As mudanças que ocorreram em mim como pessoa me afetaram quando voltei para o Brasil, pois aquela moça do interior que entrou na universidade a fim de construir uma nova história para ela e sua família, que tanto lutou para que chegasse onde chegou, havia voltado com a certeza de que sua busca pelo conhecimento não havia terminado e que ainda teria muito que aprender. Com relação à cidade e às pessoas, eu as via como se nada tivesse passado na vida delas, visto que o que vivi foi muito intenso, foi uma experiência para quem nunca tinha viajado para tão longe sozinha e que havia crescido em tão pouco tempo devido às circunstâncias. Voltar para casa, para seus amigos, para sua família, enfim, para tudo que é seu, não tem preço, apesar de tudo que aprendi e dos melhores lugares por onde andei, vejo que o sentimento de pertencimento e de fazer do lugar onde vivo em um lugar melhor através de meus ensinamentos e das minhas atitudes.

Notas

[1] Campus de excelência internacional é um programa do governo da Espanha, que visa a modernização e a qualificação do ensino acadêmico, as universidades contempladas ganham um financiamento do governo. Este programa é similar ao nosso ENADE (Exame Nacional de Desempenho de Estudantes).

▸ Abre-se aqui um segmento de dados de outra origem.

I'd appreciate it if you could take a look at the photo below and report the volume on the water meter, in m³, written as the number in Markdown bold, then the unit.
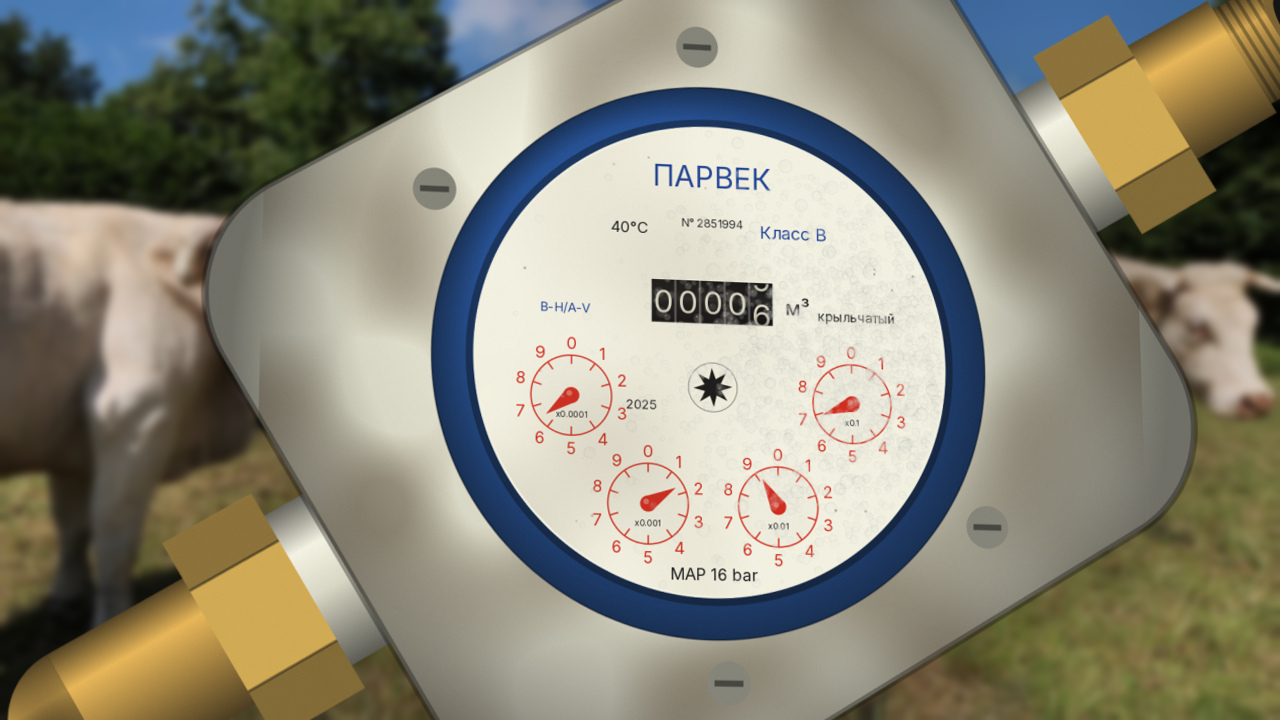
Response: **5.6916** m³
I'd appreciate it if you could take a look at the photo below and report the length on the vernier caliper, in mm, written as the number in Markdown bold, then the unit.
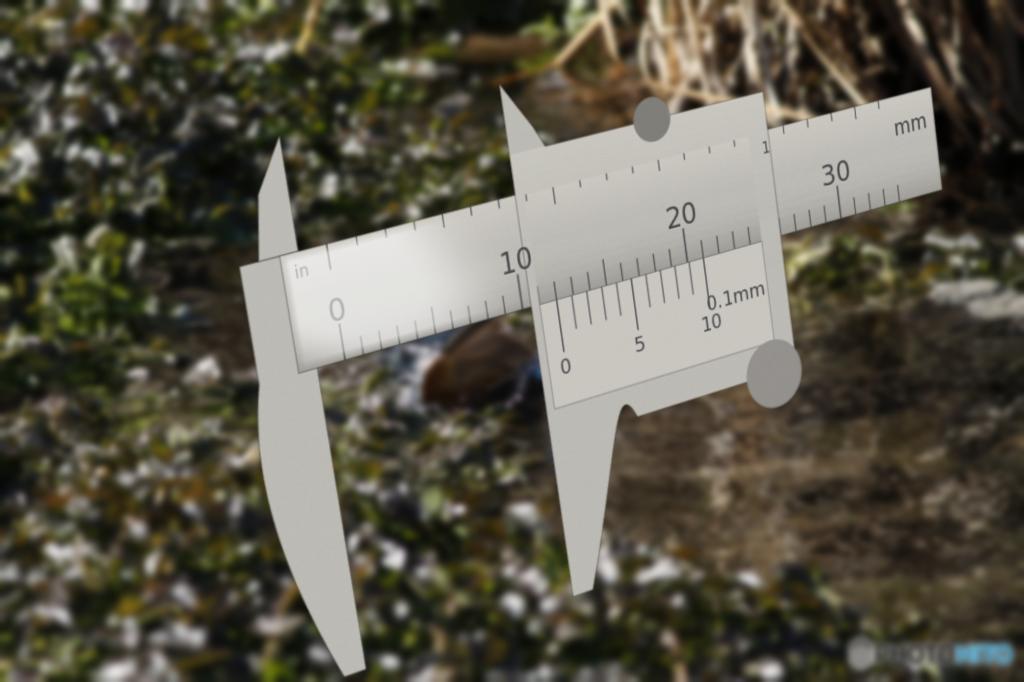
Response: **12.0** mm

[2] Como exemplo destes exames de proficiência apresentam-se: International English Language Testing System (IELTS) e Test of English as a Foreign Language (TOEFL), ambos são exames de teste de proficiência, que tem o objetivo de avaliar o inglês em nível acadêmico do estudante. É requerido para a maior parte dos futuros intercambistas que almejam uma vaga em universidades de países em que o inglês é a primeira língua. no que se refere à língua espanhola temos: Certificado de Español de Lengua y Uso (CELU) e Diploma de Español como Lengua Extranjera (DELE).